I agree with you that when a battery actually fails it is usually apparent.
However I am only marginally concerned with any warranty issues.
Some of the problems I am faced with are as follows
I have battery monitors on several of the installations.
Victron Energy BMV 600S
https://www.victronenergy.com/manuals-per-product/?productid=188
They do a good job of monitoring the batteries and more importantly they provide a read out that is comprehensible to the average user. But they can only provide reliable information if they are properly calibrated upon installation and then again as the battery bank ages.
Secondly everything about a battery bank is about balance. The controller, inverter, and charger must see however many batteries that are in the bank as one. If there is an imbalance the entire bank becomes more or less dysfunctional. As batteries age they lose capacity and in a perfect world would do so evenly. That is not usually the case.
So having the ability to calculate the battery's capacity take on more of a meaning than just failure.
There are two
different and not easily reconcilable methods to measure a battery's capacity.
Amp Hours and Reserve Capacity.
Don't try to compare the two. The figures are arrived at via two completely different methods. Believe me I have tried to find a formula to convert one into the other and they are only roughly accurate.

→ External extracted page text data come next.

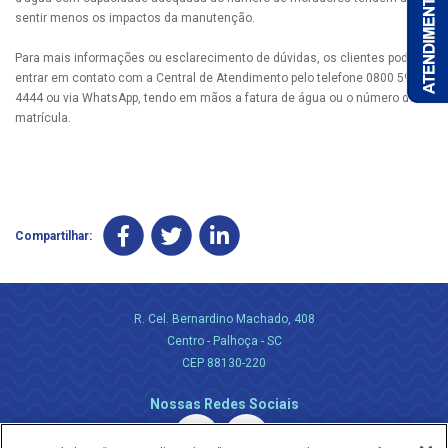
sentir menos os impactos da manutenção.
Para mais informações ou esclarecimento de dúvidas, os clientes podem
entrar em contato com a Central de Atendimento pelo telefone 0800 595
4444 ou via WhatsApp, tendo em mãos a fatura de água ou o número da
matrícula.
Compartilhar:
R. Cel. Bernardino Machado, 408
Centro - Palhoça - SC
CEP 88130-220
Nossas Redes Sociais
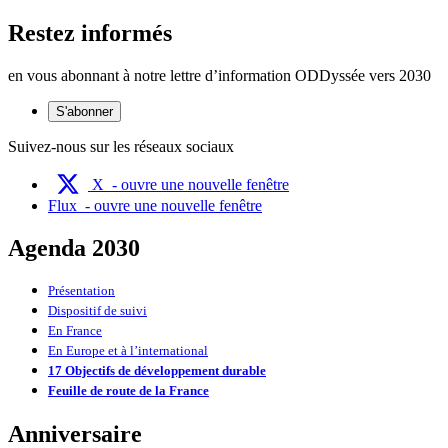
Restez informés
en vous abonnant à notre lettre d’information ODDyssée vers 2030
S'abonner
Suivez-nous sur les réseaux sociaux
X
- ouvre une nouvelle fenêtre
Flux
- ouvre une nouvelle fenêtre
Agenda 2030
Présentation
Dispositif de suivi
En France
En Europe et à l’international
17 Objectifs de développement durable
Feuille de route de la France
Anniversaire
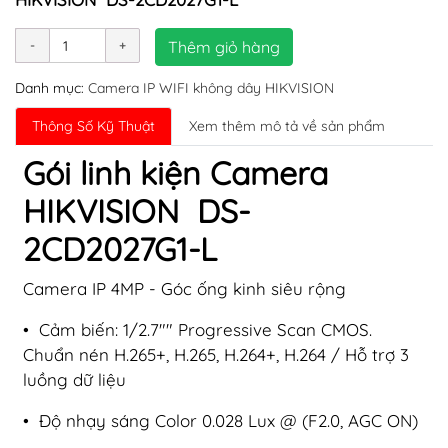
Thêm giỏ hàng
Danh mục:
Camera IP WIFI không dây HIKVISION
Thông Số Kỹ Thuật
Xem thêm mô tả về sản phẩm
Gói linh kiện Camera
HIKVISION DS-
2CD2027G1-L
Camera IP 4MP - Góc ống kinh siêu rộng
• Cảm biến: 1/2.7"" Progressive Scan CMOS.
Chuẩn nén H.265+, H.265, H.264+, H.264 / Hỗ trợ 3
luồng dữ liệu
• Độ nhạy sáng Color 0.028 Lux @ (F2.0, AGC ON)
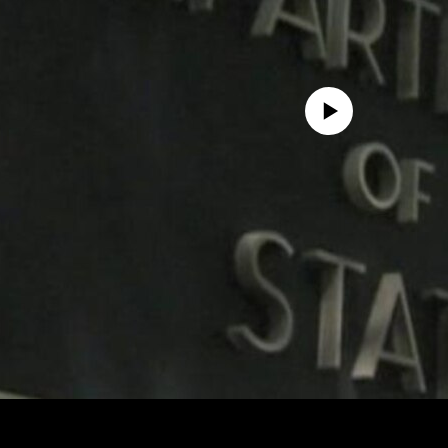
No media source currently availa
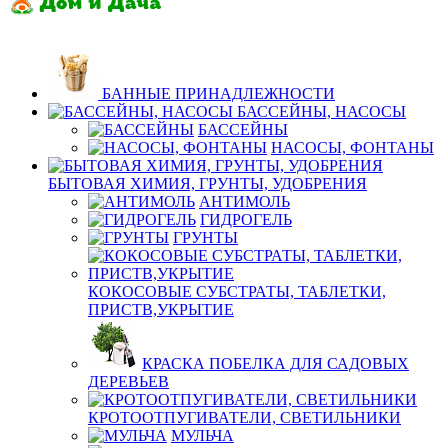
БАННЫЕ ПРИНАДЛЕЖНОСТИ
БАССЕЙНЫ, НАСОСЫ
БАССЕЙНЫ
НАСОСЫ, ФОНТАНЫ
БЫТОВАЯ ХИМИЯ, ГРУНТЫ, УДОБРЕНИЯ
АНТИМОЛЬ
ГИДРОГЕЛЬ
ГРУНТЫ
КОКОСОВЫЕ СУБСТРАТЫ, ТАБЛЕТКИ,
ПРИСТВ,УКРЫТИЕ
КРАСКА ПОБЕЛКА ДЛЯ САДОВЫХ
ДЕРЕВЬЕВ
КРОТООТПУГИВАТЕЛИ, СВЕТИЛЬНИКИ
МУЛЬЧА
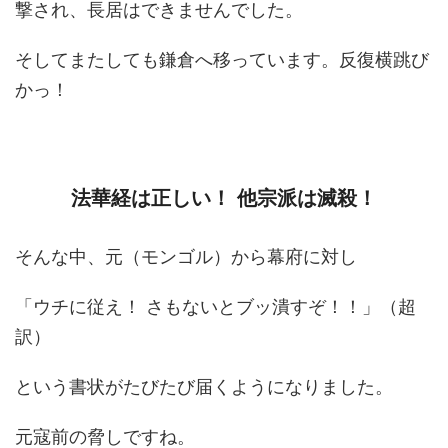
撃され、長居はできませんでした。
そしてまたしても鎌倉へ移っています。反復横跳び
かっ！
法華経は正しい！ 他宗派は滅殺！
そんな中、元（モンゴル）から幕府に対し
「ウチに従え！ さもないとブッ潰すぞ！！」（超
訳）
という書状がたびたび届くようになりました。
元寇前の脅しですね。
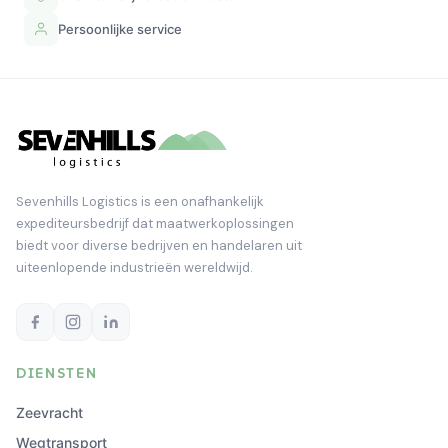
Persoonlijke service
Sevenhills Logistics is een onafhankelijk
expediteursbedrijf dat maatwerkoplossingen
biedt voor diverse bedrijven en handelaren uit
uiteenlopende industrieën wereldwijd.
DIENSTEN
Zeevracht
Wegtransport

From the specification sheet I attached earlier there was an 186 AH battery. That is calculated a the C-20 value. That means this particular battery should be able to deliver 186 amps of output over a 20 hour period or it can maintain a 9.3 amp load for 20 hours. That does not mean it will deliver 20 amps for 9.3 hours, in fact it won't. Peukert law comes into effect.
To make a tester based upon AH it would require an accurate variable load other wise any tester made would be specific to only one type of battery.
For this same battery the manufacture lists the reserve capacity.
It says that if you place a 25 amp load on the battery it should be able to maintain a voltage equal to or greater than 5.25 volts under the 25 amp load for 390 minutes. At the point the battery hit 5.25 volts it is considered completely discharged.
The C numbers used in the AH rating have no meaning here.
How they arrive at these figures I don't know. It maybe though actual tests or through some fancy computer model. The beauty of it is that all deep cycle batteries list the reserve capacity and the ratings are based upon either 25 or 75 amps. Both values are given. Therefore a tester such as we are trying to make need only provide a load of 25 amps and measure the time it take to reach 5.25 volts for a comparison to the manufacture's specifications or a comparison to the last testing cycle or a comparison to the other batteries in the bank.
Make sense

One fixed load and time it takes to reach complete discharge no matter which type or size battery is being tested. In fact the loads are the same for 12 volt batteries the only difference is the terminal voltage is 10.5 instead of 5.25. It really makes things much simpler.
Just this morning I was in a conversation with Trojan battery. The question I posed to them was, Is the top half of a battery's capacity equal to the bottom half?
Can we discharge a battery to 50% or its capacity double that figure and arrive at 100%.
I hope so however the question has been referred up the chain to the engineering department.
The answer will of course effect both the design and usage of this proposed tester.
I will ask and get conformation on the trigger point for 50 and 80% also and I will make certain that is under the 25 amp load.